Basil, John D.
Basil, John D.
PERSONAL:
Education: University of Washington, Ph.D., 1966. Hobbies and other interests: Pencil drawing and the study of classical Latin.
ADDRESSES:
Office—Department of History, Gambrell Hall 245, University of South Carolina, Columbia, SC 29208.
CAREER:
Historian, educator, and writer. University of South Carolina, Columbia, distinguished professor of history emeritus.
WRITINGS:
The Mensheviks in the Revolution of 1917, Slavica Publishers (Columbus, OH), 1984.
Church and State in Late Imperial Russia: Critics of the Synodal System of Church Government (1861-1914) (Minnesota Mediterranean and East European Monographs, No. 13), Modern Greek Studies, University of Minnesota (Minneapolis, MN), 2005.
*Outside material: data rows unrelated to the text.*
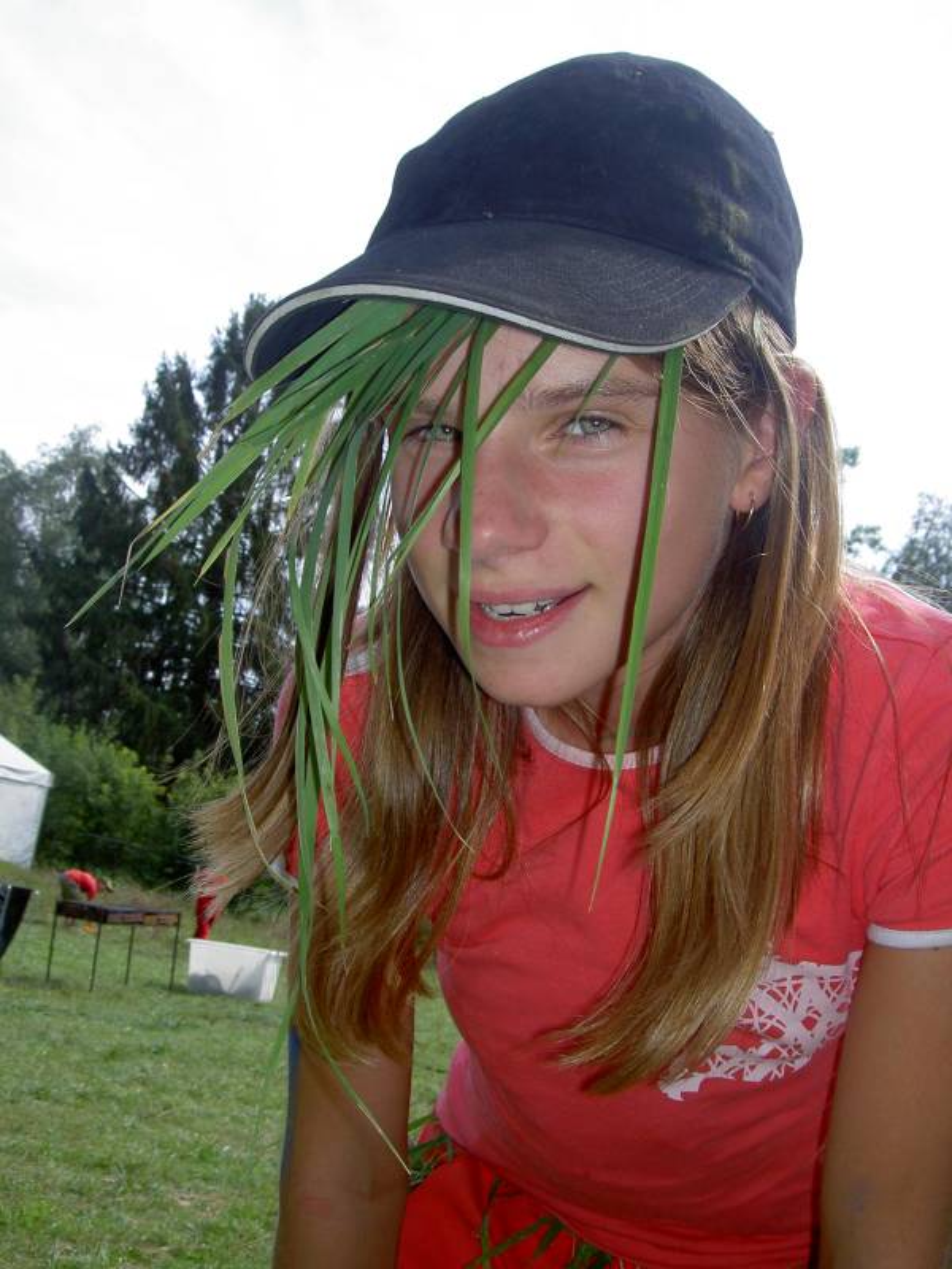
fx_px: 1430
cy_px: 634
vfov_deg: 47.9
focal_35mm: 39
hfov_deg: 36.8
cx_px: 476
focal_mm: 8
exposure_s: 1/250
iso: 100
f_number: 4.7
Contributor to periodicals.
SIDELIGHTS:
John D. Basil is a retired historian who traveled to Russia, Italy, Germany, and several places in the United States to conduct research for Church and State in Late Imperial Russia: Critics of the Synodal System of Church Government (1861-1914). In his book, the author writes about church-state relations in Russia from the mid-nineteenth century to the beginning of World War I. "The focus is not the actual interaction, but the discourse about these relations—primarily from the perspective of ecclesiastical, bureaucratic, and secular elites," wrote Gregory L. Freeze in the Catholic Historical Review. Scott M. Kenworthy commented in Church History: "This book is an intellectual history of the debates about how church and state should be related as Russia was modernizing." He added: "Given that focus, it demonstrates that the range of positions was far greater and more complex than is usually assumed."
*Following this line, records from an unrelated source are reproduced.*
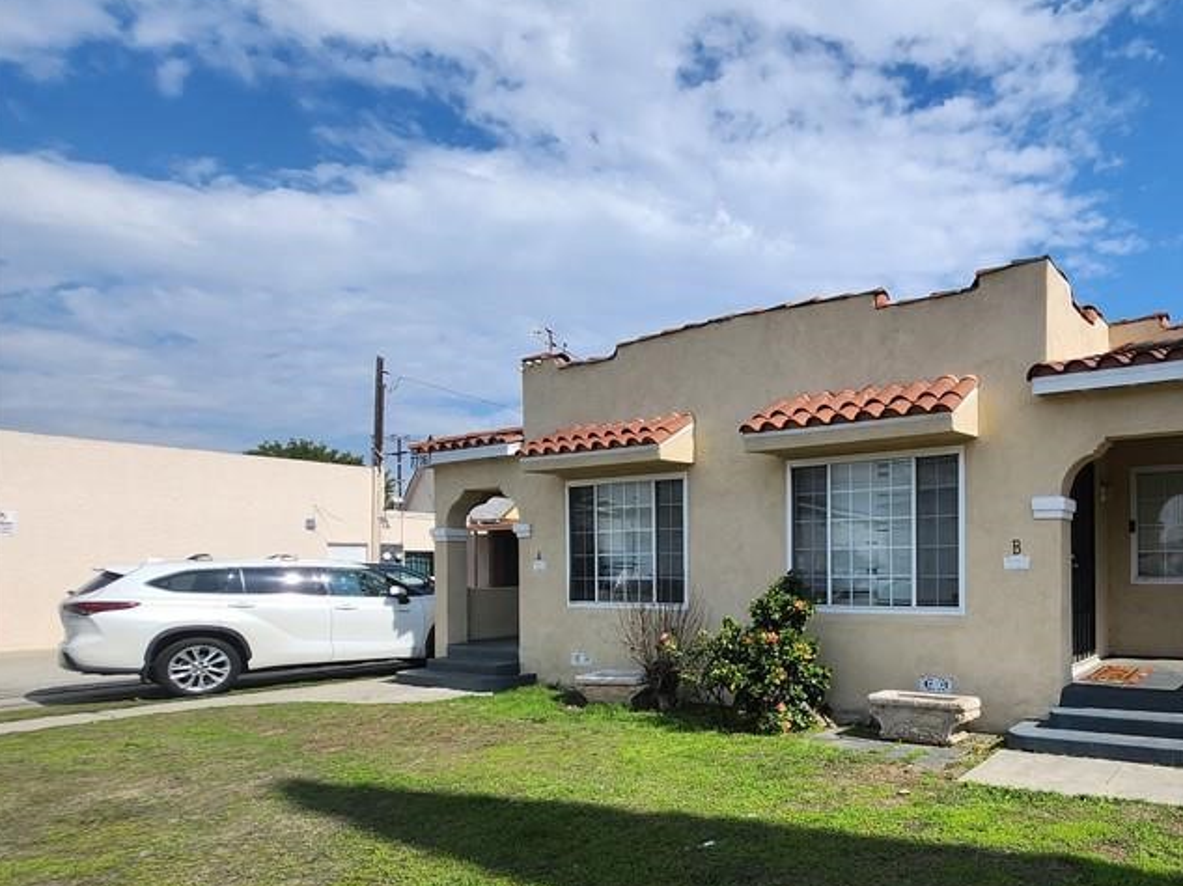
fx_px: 717
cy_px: 554
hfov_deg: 71.2
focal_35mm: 21
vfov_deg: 62.5
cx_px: 944
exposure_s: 1/1606
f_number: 2.2
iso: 32
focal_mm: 1.74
In his analysis of opinions in prerevolutionary Russia concerning church reform and church-state relations, the author looks at the writings of bishops and government officials, as well as canonists, liberals, and radicals. In the process, the author examines the rise of problems in reform efforts that stemmed from critical debate, and he describes the governmental regime's efforts to stall reform. Drawing from sources in Russia's national historical archive, academic writings in history and law, and letters, memoirs, and polemical writings from journals and newspapers, the author analyzes the debates beginning with the seeds of the church-state controversy first sown in the later imperial period when Peter the Great's synodal system of ecclesiastical government came under intense criticism from the educated segment of Russian society. The author's goal is to look at how different segments of Russian society and various Russian groups over the years viewed the system and the changes they perceived as necessary. Basil follows the debates until the year 1912, with the debates in the State Duma concerning religious tolerance and the education of children in church schools. With the outbreak of World War I in 1914, the Russians were distracted from the issue, and the subsequent Communist leaders ended the discussion for the next seven decades.
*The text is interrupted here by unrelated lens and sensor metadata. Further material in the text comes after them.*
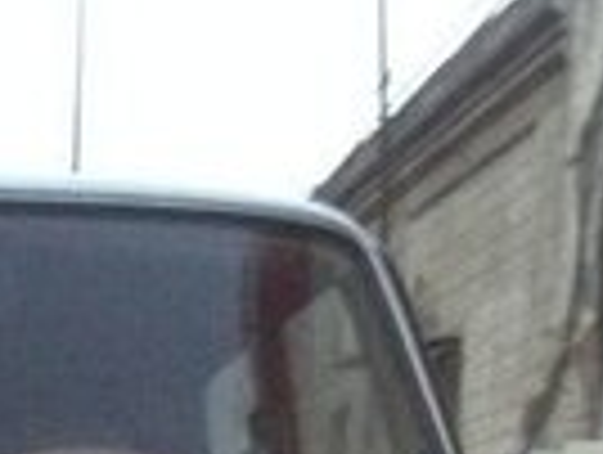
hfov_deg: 11.8
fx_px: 2827
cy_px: 1023
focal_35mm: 162
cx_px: -216
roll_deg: -1.9
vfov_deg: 8.5
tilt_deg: -5.2
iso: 320
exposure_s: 1/17
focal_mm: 4.12
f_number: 2.4
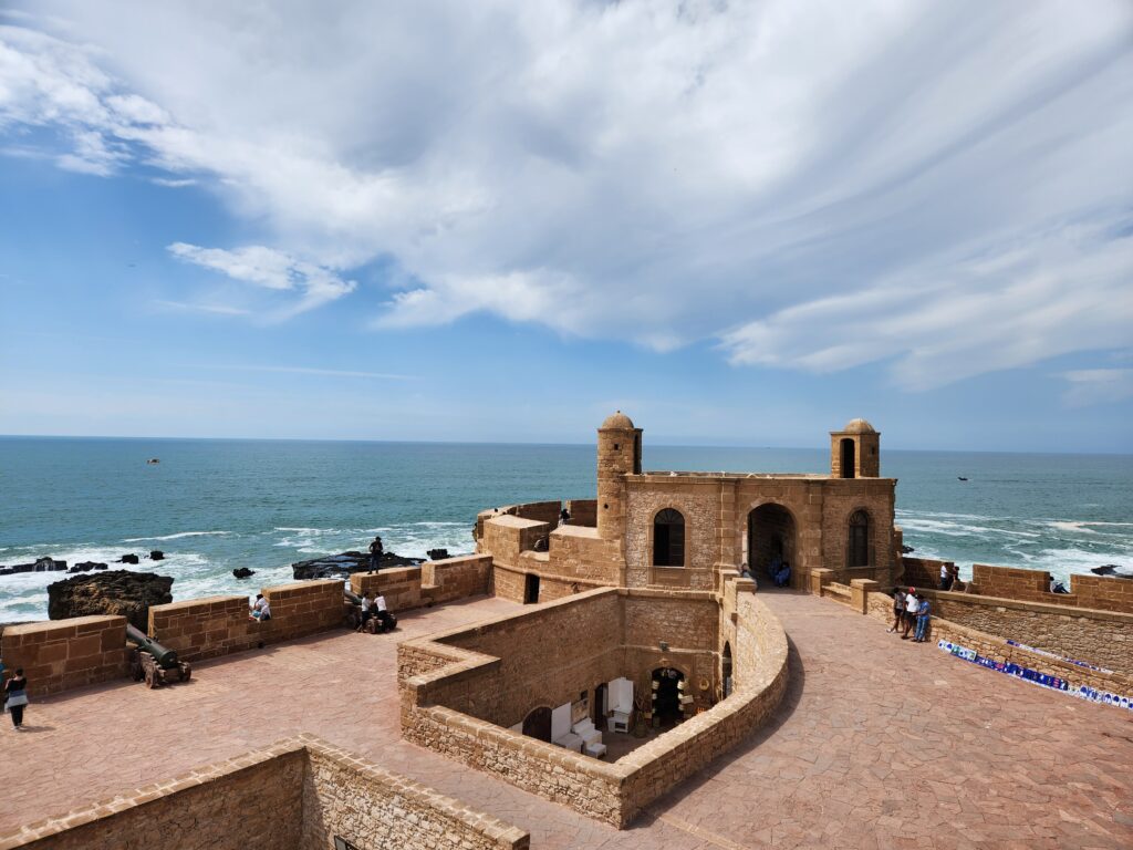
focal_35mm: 23
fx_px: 753
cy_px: 425
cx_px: 566
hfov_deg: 73.9
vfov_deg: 58.9
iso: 20
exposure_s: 1/3001
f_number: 1.8
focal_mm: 5.4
"This study provides a competent overview and reliable compendium of ecclesiastical, official, and intellectual views," Freeze assessed, and Kenworthy ventured that the author provides "a significant contribution to our understanding of church-state issues in Imperial Russia."
BIOGRAPHICAL AND CRITICAL SOURCES:
PERIODICALS
Catholic Historical Review, April, 2007, Gregory L. Freeze, review of Church and State in Late Imperial Russia: Critics of the Synodal System of Church Government (1861-1914), p. 439.
Church History, June, 2007, Scott M. Kenworthy, review of Church and State in Late Imperial Russia, p. 436.
Slavic Review, spring, 2007, Paul Werth, review of Church and State in Late Imperial Russia, p. 149.